- Given data -

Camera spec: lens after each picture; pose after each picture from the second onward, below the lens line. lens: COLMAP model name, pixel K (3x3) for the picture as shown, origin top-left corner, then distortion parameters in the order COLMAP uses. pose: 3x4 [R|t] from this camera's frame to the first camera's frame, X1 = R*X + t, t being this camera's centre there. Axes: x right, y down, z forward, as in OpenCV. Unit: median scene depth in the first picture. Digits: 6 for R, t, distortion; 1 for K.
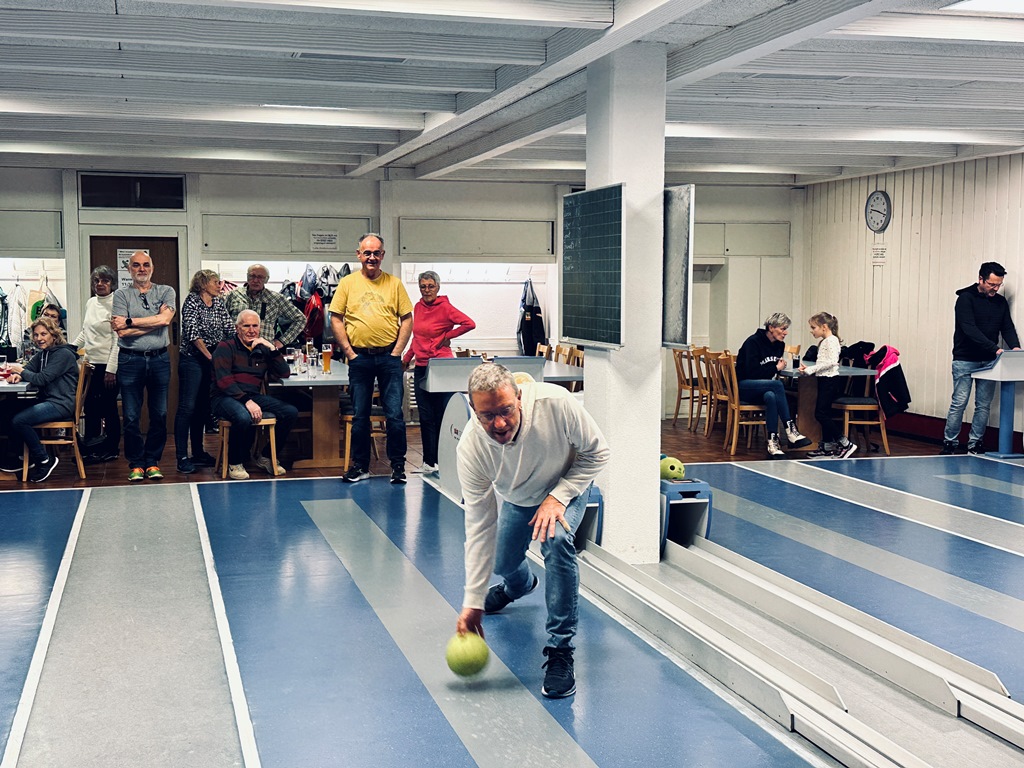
lens RADIAL K [[1318.4, 0, 512.0], [0, 1318.4, 384.0], [0, 0, 1]] dist [0.205728, -0.450008]
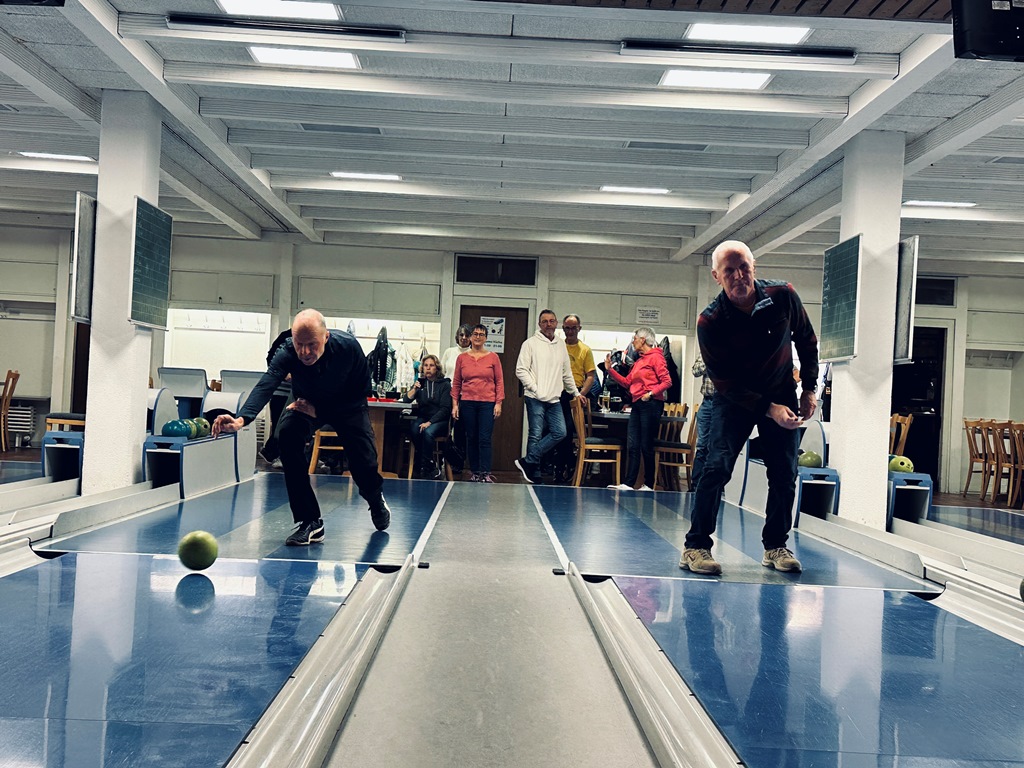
lens RADIAL K [[1357.2, 0, 512.0], [0, 1357.2, 384.0], [0, 0, 1]] dist [0.116038, -0.021708]
pose [[0.967894, 0.041617, -0.247888, 0.043535], [-0.064769, 0.994189, -0.085981, 0.065768], [0.242869, 0.099276, 0.964966, -0.185977]]
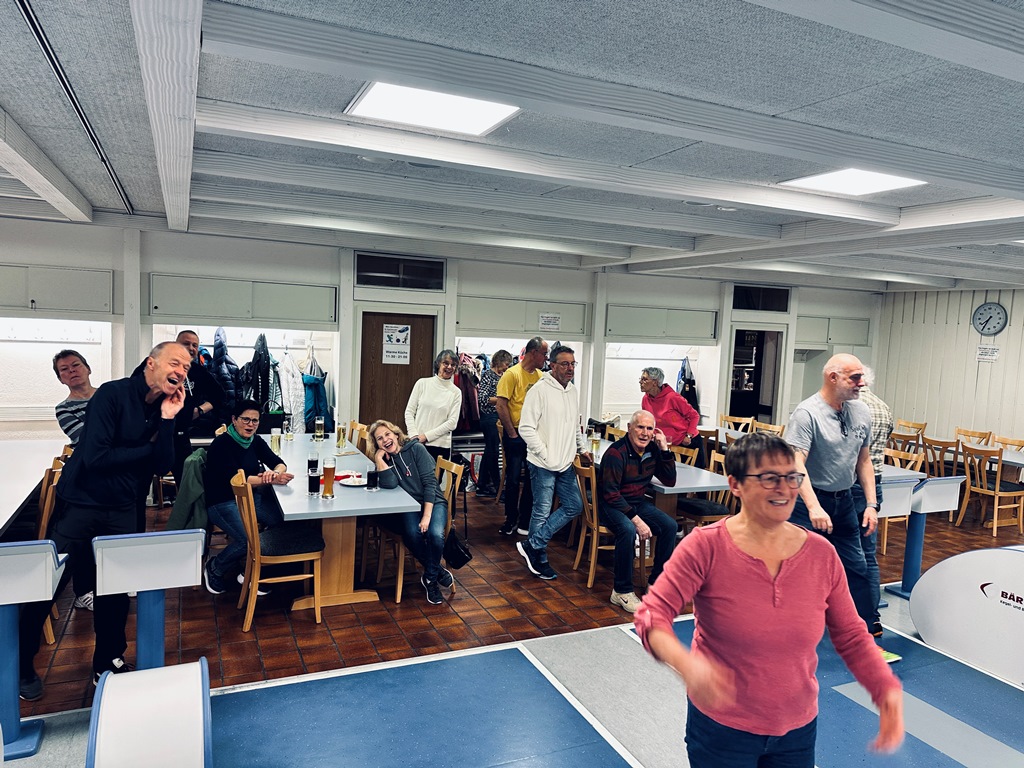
lens RADIAL K [[717.3, 0, 512.0], [0, 717.3, 384.0], [0, 0, 1]] dist [0.111473, -0.165294]
pose [[0.988233, 0.032394, 0.149488, -0.278853], [-0.033568, 0.999422, 0.005337, -0.059167], [-0.149229, -0.010292, 0.988749, 0.407776]]
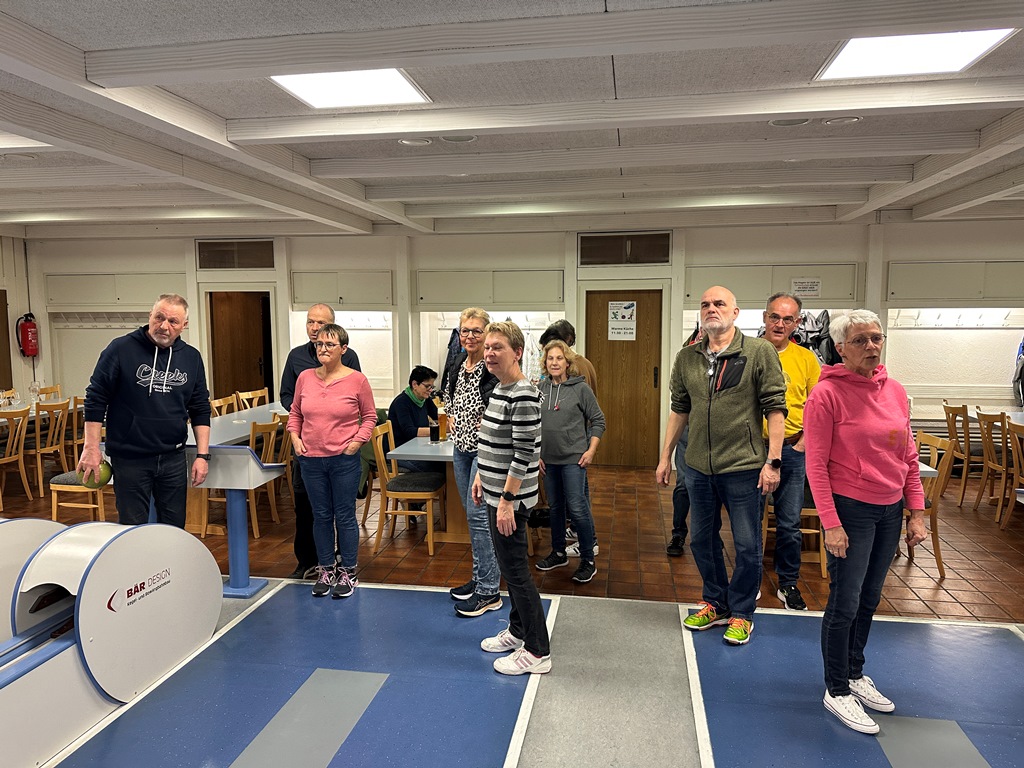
lens RADIAL K [[717.3, 0, 512.0], [0, 717.3, 384.0], [0, 0, 1]] dist [0.111473, -0.165294]
pose [[0.904159, 0.034605, -0.425791, -0.110391], [-0.025719, 0.999315, 0.026604, -0.046374], [0.426420, -0.013103, 0.904430, 0.424405]]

- Task prompt -
This exercise asks for the data above to be given again exactly, without pictures.

- Solution to the problem -
Camera spec: lens after each picture; pose after each picture from the second onward, below the lens line. lens: COLMAP model name, pixel K (3x3) for the picture as shown, origin top-left corner, then distortion parameters in the order COLMAP uses. pose: 3x4 [R|t] from this camera's frame to the first camera's frame, X1 = R*X + t, t being this camera's centre there. Axes: x right, y down, z forward, as in OpenCV. Unit: median scene depth in the first picture. Digits: 6 for R, t, distortion; 1 for K.
lens RADIAL K [[1318.4, 0, 512.0], [0, 1318.4, 384.0], [0, 0, 1]] dist [0.205728, -0.450008]
lens RADIAL K [[1357.2, 0, 512.0], [0, 1357.2, 384.0], [0, 0, 1]] dist [0.116038, -0.021708]
pose [[0.967894, 0.041617, -0.247888, 0.043535], [-0.064769, 0.994189, -0.085981, 0.065768], [0.242869, 0.099276, 0.964966, -0.185977]]
lens RADIAL K [[717.3, 0, 512.0], [0, 717.3, 384.0], [0, 0, 1]] dist [0.111473, -0.165294]
pose [[0.988233, 0.032394, 0.149488, -0.278853], [-0.033568, 0.999422, 0.005337, -0.059167], [-0.149229, -0.010292, 0.988749, 0.407776]]
lens RADIAL K [[717.3, 0, 512.0], [0, 717.3, 384.0], [0, 0, 1]] dist [0.111473, -0.165294]
pose [[0.904159, 0.034605, -0.425791, -0.110391], [-0.025719, 0.999315, 0.026604, -0.046374], [0.426420, -0.013103, 0.904430, 0.424405]]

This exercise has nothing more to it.